Essence

Practice
Simodont Dental Trainer is a top quality, highly reliable dental simulator. Students use Simodont Dental Trainer to develop their manual skills in a realistic virtual world, while getting feedback on their decisions and abilities. Simodont is changing the way that students learn and the way in which they master competences.

Operation
The Simodont Dental Trainer consists of a small projection screen (in the position normally occupied by a patient) onto which is projected an image of the mouth and teeth. Users wear stereoscopic spectacles, which allow them to view the images in 3D. A physical drill handle is situated below the screen. It has a virtual tip, which can be used to drill into the projected teeth.

If the virtual drill comes into contact with a virtual element, then the student has the same tactile sensation as they would with a real tooth. This is unique to the Simodont. It uses virtual teeth but these feel real when you touch them with the drill. Healthy enamel feels harder than carious tissue, for example.

Simulator and courseware
The Simodont Dental Trainer project is not limited to the development of a simulator that enables students to drill virtual holes in virtual teeth. It forms the heart of an entire learning system - the courseware.
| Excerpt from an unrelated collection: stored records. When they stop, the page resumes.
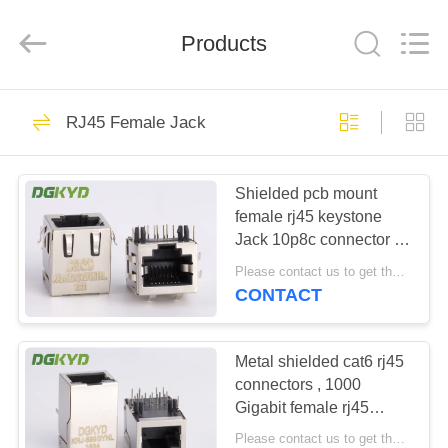
Keyouda
Electronic
Technology
Products
Co.,ltd.
All
Rights
Reserved.
HOME
62
RJ45 Female Jack
RJ45 Ethernet
PRODUCTS
Connector
Shielded pcb mount
female rj45 keystone
VR
Jack 10p8c connector ,
SHOW
side entry
Please contact us to get the latest price. MOQ:1 piece
CONTACT
65
ABOUT
RJ45 Shielded
US
Metal shielded cat6 rj45
connectors , 1000
Connector
Gigabit female rj45
FACTORY
modular jack
Please contact us to get the latest price. MOQ:1 piece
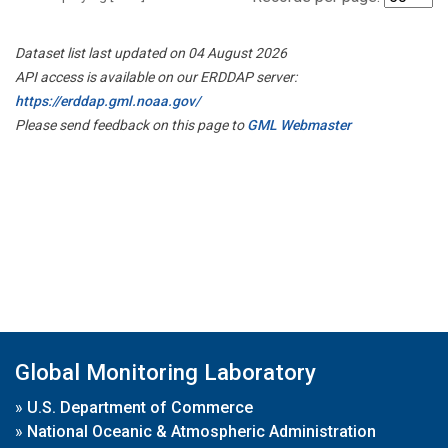
Dataset list last updated on 04 August 2026
API access is available on our ERDDAP server:
https://erddap.gml.noaa.gov/
Please send feedback on this page to
GML Webmaster
Global Monitoring Laboratory
»
U.S. Department of Commerce
»
National Oceanic & Atmospheric Administration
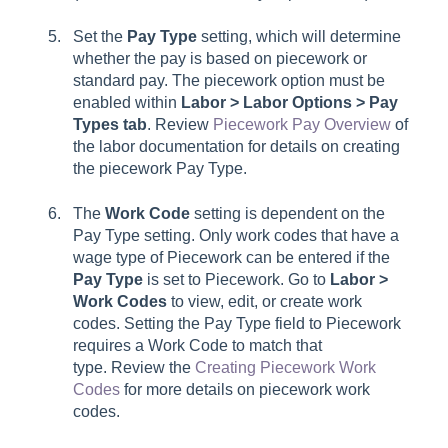
Set the
Pay Type
setting, which will determine
whether the pay is based on piecework or
standard pay. The piecework option must be
enabled within
Labor > Labor Options > Pay
Types tab
. Review
Piecework Pay Overview
of
the labor documentation for details on creating
the piecework
Pay Type
.
The
Work Code
setting is dependent on the
Pay Type
setting. Only work codes that have a
w
age type
of
Piecework
can be entered if the
Pay Type
is set to
Piecework
. Go to
Labor >
Work Codes
to view, edit, or create work
codes. Setting the Pay Type field to Piecework
requires a Work Code to match that
type. Review the
Creating Piecework Work
Codes
for more details on piecework work
codes.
Students have to treat the problems presented by the simulator, while taking the patient’s history into account. Students start with the courseware. They are then presented with a problem, after which they draw up a treatment plan, and select virtual instruments. Only then do they start work at the simulator. While students are drilling, the courseware is in constant communication with the simulator.

If a student’s drill penetrates the enamel and enters the dentine, the simulator recognizes this and communicates this information to the courseware. When instructing students about a particular case, and if it useful to do so, the simulator can be paused and a relevant question will appear on the courseware screen. This creates a link between theory and practice that is difficult to achieve in the context of current preclinical training.